Primi piatti

I miei strangolapreti

Ormai lo sapete: vivo a Trento da più di dieci anni, ma non sono nata qui. Vengo da un piccolo paese della Valpolicella, zona di vigne e ciliegie poco lontano da Verona. Sebbene gli strangolapreti siano un primo piatto tipicamente trentino, io li ho assaggiati per la prima volta a casa mia, fatti dalla mia mamma.
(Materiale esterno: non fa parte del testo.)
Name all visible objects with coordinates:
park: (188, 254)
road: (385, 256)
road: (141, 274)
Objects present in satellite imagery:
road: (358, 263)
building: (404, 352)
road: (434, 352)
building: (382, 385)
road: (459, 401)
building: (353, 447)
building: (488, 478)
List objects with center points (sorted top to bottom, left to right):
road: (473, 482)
Quando ero piccola li faceva spesso forse perché, con la loro consistenza morbida, piacciono molto ai bambini. “Sono un piatto speciale”, mi diceva, “li preparano in Trentino!”…e lo diceva con un tono che li rendeva ancora più speciali ai miei occhi. Li condiva semplicemente con burro fuso e salvia, per esaltarne ancora di più il sapore. Mi è capitato di assaggiarli in qualche ristorante ma raramente, perché secondo me come quelli della mia mamma non ce né. Insomma per me gli strangolapreti sono un vero e proprio comfort food!

Qualche giorno fa nella mitica Biocesta c’erano delle bietoline da taglio freschissime, verdi e tenere: le dovevo usare per preparare qualcosa di speciale. In frigo c’erano uova e ricotta e così mi son detta: perché non provare a fare i tanto amati strangolapreti? E come spesso accade, ho fatto di testa mia. Non li ho fatti in modo tradizionale, ma ho semplificato la ricetta, togliendo il pane raffermo che non avevo. Il risultato è stato davvero strepitoso: ho ottenuto degli “gnocchi” con una consistenza davvero interessante, sodi fuori, ma con un cuore cremoso.
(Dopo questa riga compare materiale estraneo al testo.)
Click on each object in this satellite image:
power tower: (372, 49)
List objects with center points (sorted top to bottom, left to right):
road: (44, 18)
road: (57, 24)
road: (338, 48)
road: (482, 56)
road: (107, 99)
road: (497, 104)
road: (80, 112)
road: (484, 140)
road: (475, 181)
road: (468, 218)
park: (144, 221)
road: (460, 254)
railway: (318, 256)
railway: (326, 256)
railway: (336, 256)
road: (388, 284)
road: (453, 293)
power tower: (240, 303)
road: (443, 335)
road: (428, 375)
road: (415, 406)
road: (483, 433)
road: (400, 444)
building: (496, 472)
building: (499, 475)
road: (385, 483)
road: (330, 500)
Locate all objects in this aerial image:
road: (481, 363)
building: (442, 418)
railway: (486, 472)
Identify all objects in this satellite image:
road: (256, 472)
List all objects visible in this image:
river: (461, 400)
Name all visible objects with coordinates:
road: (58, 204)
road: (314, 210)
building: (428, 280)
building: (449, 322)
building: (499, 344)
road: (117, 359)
La ricetta è davvero semplice e veloce, ma a mio parere dà una gran soddisfazione.

Con pochi semplici ingredienti preparerete un primo piatto davvero goloso, che piacerà anche ai più piccini, vista la consistenza “morbidosa”. L’unico consiglio che vi do è quello di “strizzare” per bene le erbette, prima di utilizzarle, altrimenti dovrete aggiungere troppa farina e rischierete di far diventare il tutto troppo duro.
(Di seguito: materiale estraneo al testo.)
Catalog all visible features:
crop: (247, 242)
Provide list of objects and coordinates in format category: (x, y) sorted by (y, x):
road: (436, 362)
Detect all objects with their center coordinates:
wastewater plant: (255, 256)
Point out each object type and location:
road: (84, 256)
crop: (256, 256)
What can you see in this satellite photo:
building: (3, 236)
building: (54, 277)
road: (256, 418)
Pronti ad allacciare il grembiule? Ecco la ricetta.

 

 

Ingredienti per 4 persone:

260 gr di erbette o spinaci già lessati e “strizzati” per bene

260 gr di ricotta fresca

2 uova

70 gr di parmigiano grattugiato

70 gr di farina

Sale e pepe q.b.

50 gr di burro

Procedimento:

Frullo gli spinaci fino ad ottenere una purea bella compatta. Li trasferisco in una ciotola, aggiungo le uova, la ricotta e mescolo per bene. Metto anche la farina, il parmigiano, il sale e il pepe e mescolo fino ad ottenere un impasto abbastanza compatto, che mi permetta di creare delle quenelle con il cucchiaio.

Lascio riposare l’impasto per 10 minuti. Nel frattempo metto l’acqua a bollire e in una padella faccio sciogliere il burro. Salo l’acqua e, una volta che ha raggiunto il bollore, inizio a preparare le quenelle con l’aiuto di due cucchiai (se non riuscite a prepararle, potete far scendere l’impasto nella pentola a piccole cucchiaiate). Quando gli strangolapreti salgono a galla sono cotti; con una schiumarola li traferisco nella padella con il burro e li mescolo delicatamente.

Servo subito, guarnendo con un po’ di parmigiano gratuggiato.